Quando consideriamo il sistema penale come uno strumento pragmatico in occasioni speciali, non lo facciamo con noncuranza, accecati dall'eccitazione del potere e della vendetta. Per noi è prima di tutto una questione di sopravvivenza. Il diritto penale è l'arma migliore contro il fascismo? Sicuramente no. È l'unico? No, assolutamente. Nonostante ciò, coloro che vogliono sterminarci useranno, senza vergogna, tutti i mezzi per farlo.

Al di là del buon senso poliziesco-punitivista e di una presa di posizione rivoluzionaria priva di risvolti pratici, la realtà materiale dello stato di eccezione permanente è data e bisogna affrontarla. Se è così, il nostro impegno immediato è per la vita e la democrazia – con tutti i problemi (e le potenzialità) che questo significante ei suoi vari significati presentano.

Non si tratta di gettare completamente le nostre aspirazioni emancipatrici ai mulini a vento dell'istituzionalità. Non stiamo parlando di un metodo a lungo termine qui. Con un occhio all'orizzonte utopico abolizionista e l'altro molto attento alla materialità del presente, che impone risposte urgenti, anche se non sono le più belle o idealmente le migliori, seguiamo questo tortuoso percorso, sopravvivendo e lottando per giorni meno spietati , coniugando l'utopia con l'immediato possibile.

In questi tempi bestiali di totalitarismo finanziario, noi, impuri, profani, contraddittori e assetati di memoria, ammettiamo: i colpi arrivano da tutte le parti e le trincee sono molteplici.
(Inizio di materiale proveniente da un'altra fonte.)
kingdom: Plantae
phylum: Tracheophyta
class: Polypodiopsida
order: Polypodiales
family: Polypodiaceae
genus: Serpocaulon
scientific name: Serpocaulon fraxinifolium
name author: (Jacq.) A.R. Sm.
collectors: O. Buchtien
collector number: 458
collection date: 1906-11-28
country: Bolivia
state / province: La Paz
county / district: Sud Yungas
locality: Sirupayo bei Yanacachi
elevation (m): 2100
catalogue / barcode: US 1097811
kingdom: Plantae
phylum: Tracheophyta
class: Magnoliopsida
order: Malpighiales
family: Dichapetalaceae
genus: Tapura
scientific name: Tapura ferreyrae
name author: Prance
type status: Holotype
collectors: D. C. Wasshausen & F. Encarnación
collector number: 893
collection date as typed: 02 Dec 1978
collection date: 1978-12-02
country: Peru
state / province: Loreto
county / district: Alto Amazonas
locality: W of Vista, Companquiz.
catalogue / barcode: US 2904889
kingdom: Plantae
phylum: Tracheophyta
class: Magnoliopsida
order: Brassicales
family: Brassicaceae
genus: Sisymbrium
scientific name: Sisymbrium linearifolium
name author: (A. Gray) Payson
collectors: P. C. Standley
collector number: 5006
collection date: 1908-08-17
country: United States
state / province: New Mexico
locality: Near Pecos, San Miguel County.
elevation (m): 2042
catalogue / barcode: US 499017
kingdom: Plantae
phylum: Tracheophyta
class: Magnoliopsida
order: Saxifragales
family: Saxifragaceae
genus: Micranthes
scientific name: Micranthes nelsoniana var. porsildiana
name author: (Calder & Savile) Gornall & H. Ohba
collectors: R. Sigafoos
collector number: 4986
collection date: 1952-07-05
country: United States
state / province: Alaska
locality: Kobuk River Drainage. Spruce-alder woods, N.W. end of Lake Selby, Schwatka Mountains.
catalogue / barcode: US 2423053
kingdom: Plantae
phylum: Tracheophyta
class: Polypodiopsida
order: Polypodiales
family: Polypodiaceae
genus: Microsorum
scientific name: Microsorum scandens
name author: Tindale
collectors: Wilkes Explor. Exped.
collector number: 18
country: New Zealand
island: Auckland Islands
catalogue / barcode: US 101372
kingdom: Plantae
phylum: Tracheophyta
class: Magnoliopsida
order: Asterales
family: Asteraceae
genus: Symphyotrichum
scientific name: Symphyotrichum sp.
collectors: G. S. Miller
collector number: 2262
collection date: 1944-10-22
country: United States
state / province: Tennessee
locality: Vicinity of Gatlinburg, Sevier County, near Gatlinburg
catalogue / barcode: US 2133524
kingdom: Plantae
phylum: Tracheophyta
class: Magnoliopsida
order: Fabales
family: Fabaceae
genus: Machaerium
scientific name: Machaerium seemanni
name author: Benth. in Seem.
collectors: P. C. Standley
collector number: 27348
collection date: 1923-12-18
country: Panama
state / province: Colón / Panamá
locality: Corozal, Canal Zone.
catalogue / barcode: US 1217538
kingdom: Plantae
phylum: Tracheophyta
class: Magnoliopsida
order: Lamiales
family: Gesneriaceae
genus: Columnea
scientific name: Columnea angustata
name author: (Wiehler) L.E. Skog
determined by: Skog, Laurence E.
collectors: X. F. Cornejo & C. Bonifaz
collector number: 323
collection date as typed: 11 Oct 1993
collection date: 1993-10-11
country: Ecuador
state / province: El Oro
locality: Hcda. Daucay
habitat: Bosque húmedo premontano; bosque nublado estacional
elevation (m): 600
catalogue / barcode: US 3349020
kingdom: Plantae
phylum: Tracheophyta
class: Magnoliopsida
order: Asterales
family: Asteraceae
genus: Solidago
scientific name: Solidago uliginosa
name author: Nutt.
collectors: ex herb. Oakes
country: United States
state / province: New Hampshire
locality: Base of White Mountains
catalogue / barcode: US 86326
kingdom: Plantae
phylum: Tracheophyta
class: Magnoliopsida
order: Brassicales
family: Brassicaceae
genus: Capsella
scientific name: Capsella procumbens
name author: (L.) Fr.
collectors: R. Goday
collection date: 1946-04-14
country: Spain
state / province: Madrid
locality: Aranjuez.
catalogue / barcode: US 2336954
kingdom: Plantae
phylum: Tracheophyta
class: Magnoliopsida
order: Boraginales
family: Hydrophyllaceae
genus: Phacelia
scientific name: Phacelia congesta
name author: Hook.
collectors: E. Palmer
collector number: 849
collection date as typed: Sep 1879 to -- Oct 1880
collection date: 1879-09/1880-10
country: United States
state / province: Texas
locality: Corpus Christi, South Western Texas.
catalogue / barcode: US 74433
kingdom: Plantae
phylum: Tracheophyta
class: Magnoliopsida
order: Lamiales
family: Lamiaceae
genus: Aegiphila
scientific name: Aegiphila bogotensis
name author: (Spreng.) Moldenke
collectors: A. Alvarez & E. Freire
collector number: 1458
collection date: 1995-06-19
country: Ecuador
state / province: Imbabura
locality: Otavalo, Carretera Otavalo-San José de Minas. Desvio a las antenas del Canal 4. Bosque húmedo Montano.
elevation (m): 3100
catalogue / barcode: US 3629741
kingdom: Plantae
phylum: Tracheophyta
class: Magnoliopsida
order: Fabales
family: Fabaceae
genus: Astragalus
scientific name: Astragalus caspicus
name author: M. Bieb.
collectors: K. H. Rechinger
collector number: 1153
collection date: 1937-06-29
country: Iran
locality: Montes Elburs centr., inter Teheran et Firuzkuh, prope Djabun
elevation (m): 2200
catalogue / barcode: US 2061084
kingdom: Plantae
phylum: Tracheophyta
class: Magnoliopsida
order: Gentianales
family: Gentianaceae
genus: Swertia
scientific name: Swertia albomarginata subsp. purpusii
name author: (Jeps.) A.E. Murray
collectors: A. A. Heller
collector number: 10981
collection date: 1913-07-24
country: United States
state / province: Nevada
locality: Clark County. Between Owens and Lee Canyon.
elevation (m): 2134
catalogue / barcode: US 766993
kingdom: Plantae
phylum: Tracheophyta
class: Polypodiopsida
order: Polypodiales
Finché necessario, criticamente e privo di illusioni con le promesse della modernità, non rinunceremo a nessuna.

*Lara Ferreira Lorenzoni, avvocato, è uno studente di dottorato in Diritti fondamentali e garanzie presso la Facoltà di Giurisprudenza di Vitória (FDV).

*Marcello Siano Lima è uno studente di dottorato in Diritti fondamentali e garanzie presso la Facoltà di Giurisprudenza di Vitória (FDV).